§ Exercise prompt
Print all the entries exactly.

━━━━━━━━━━

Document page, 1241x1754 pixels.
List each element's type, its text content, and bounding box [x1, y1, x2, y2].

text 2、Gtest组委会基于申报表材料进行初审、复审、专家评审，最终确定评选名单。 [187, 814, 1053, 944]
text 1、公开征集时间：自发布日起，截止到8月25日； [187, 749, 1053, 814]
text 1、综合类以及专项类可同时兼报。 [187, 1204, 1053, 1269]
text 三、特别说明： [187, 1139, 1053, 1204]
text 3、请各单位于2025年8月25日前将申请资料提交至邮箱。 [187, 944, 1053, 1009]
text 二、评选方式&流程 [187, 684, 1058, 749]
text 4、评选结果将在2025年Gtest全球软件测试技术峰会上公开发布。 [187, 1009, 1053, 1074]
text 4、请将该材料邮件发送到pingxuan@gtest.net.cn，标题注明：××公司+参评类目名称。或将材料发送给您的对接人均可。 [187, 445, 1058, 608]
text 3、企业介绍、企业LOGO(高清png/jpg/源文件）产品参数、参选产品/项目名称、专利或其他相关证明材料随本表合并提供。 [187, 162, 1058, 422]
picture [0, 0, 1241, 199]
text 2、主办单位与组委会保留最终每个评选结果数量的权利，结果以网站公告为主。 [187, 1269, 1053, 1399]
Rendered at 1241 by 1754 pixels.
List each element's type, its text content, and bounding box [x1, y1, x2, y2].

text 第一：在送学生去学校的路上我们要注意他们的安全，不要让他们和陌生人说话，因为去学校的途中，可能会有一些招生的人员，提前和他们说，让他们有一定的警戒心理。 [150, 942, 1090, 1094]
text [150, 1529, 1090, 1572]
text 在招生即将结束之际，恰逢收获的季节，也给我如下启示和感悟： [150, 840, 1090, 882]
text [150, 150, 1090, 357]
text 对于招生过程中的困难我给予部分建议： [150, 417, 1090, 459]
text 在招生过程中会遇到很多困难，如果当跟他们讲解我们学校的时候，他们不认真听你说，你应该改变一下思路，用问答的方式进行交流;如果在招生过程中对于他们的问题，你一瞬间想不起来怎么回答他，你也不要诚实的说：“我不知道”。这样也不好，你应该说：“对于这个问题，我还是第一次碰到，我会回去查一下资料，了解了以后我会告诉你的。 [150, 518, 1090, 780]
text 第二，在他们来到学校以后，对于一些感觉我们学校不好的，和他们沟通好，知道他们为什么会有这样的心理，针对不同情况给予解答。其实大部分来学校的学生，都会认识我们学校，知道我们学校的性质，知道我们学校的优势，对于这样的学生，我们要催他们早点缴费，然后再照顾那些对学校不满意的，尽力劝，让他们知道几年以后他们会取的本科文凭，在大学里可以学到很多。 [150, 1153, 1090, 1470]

━━━━━━━━━━

§ Result
Document page, 1241x1754 pixels.
List each element's type, its text content, and bounding box [x1, y1, x2, y2].

text 2、Gtest组委会基于申报表材料进行初审、复审、专家评审，最终确定评选名单。 [187, 814, 1053, 944]
text 1、公开征集时间：自发布日起，截止到8月25日； [187, 749, 1053, 814]
text 1、综合类以及专项类可同时兼报。 [187, 1204, 1053, 1269]
text 三、特别说明： [187, 1139, 1053, 1204]
text 3、请各单位于2025年8月25日前将申请资料提交至邮箱。 [187, 944, 1053, 1009]
text 二、评选方式&流程 [187, 684, 1058, 749]
text 4、评选结果将在2025年Gtest全球软件测试技术峰会上公开发布。 [187, 1009, 1053, 1074]
text 4、请将该材料邮件发送到pingxuan@gtest.net.cn，标题注明：××公司+参评类目名称。或将材料发送给您的对接人均可。 [187, 445, 1058, 608]
text 3、企业介绍、企业LOGO(高清png/jpg/源文件）产品参数、参选产品/项目名称、专利或其他相关证明材料随本表合并提供。 [187, 162, 1058, 422]
picture [0, 0, 1241, 199]
text 2、主办单位与组委会保留最终每个评选结果数量的权利，结果以网站公告为主。 [187, 1269, 1053, 1399]
Rendered at 1241 by 1754 pixels.
List each element's type, its text content, and bounding box [x1, y1, x2, y2].

text 第一：在送学生去学校的路上我们要注意他们的安全，不要让他们和陌生人说话，因为去学校的途中，可能会有一些招生的人员，提前和他们说，让他们有一定的警戒心理。 [150, 942, 1090, 1094]
text [150, 1529, 1090, 1572]
text 在招生即将结束之际，恰逢收获的季节，也给我如下启示和感悟： [150, 840, 1090, 882]
text [150, 150, 1090, 357]
text 对于招生过程中的困难我给予部分建议： [150, 417, 1090, 459]
text 在招生过程中会遇到很多困难，如果当跟他们讲解我们学校的时候，他们不认真听你说，你应该改变一下思路，用问答的方式进行交流;如果在招生过程中对于他们的问题，你一瞬间想不起来怎么回答他，你也不要诚实的说：“我不知道”。这样也不好，你应该说：“对于这个问题，我还是第一次碰到，我会回去查一下资料，了解了以后我会告诉你的。 [150, 518, 1090, 780]
text 第二，在他们来到学校以后，对于一些感觉我们学校不好的，和他们沟通好，知道他们为什么会有这样的心理，针对不同情况给予解答。其实大部分来学校的学生，都会认识我们学校，知道我们学校的性质，知道我们学校的优势，对于这样的学生，我们要催他们早点缴费，然后再照顾那些对学校不满意的，尽力劝，让他们知道几年以后他们会取的本科文凭，在大学里可以学到很多。 [150, 1153, 1090, 1470]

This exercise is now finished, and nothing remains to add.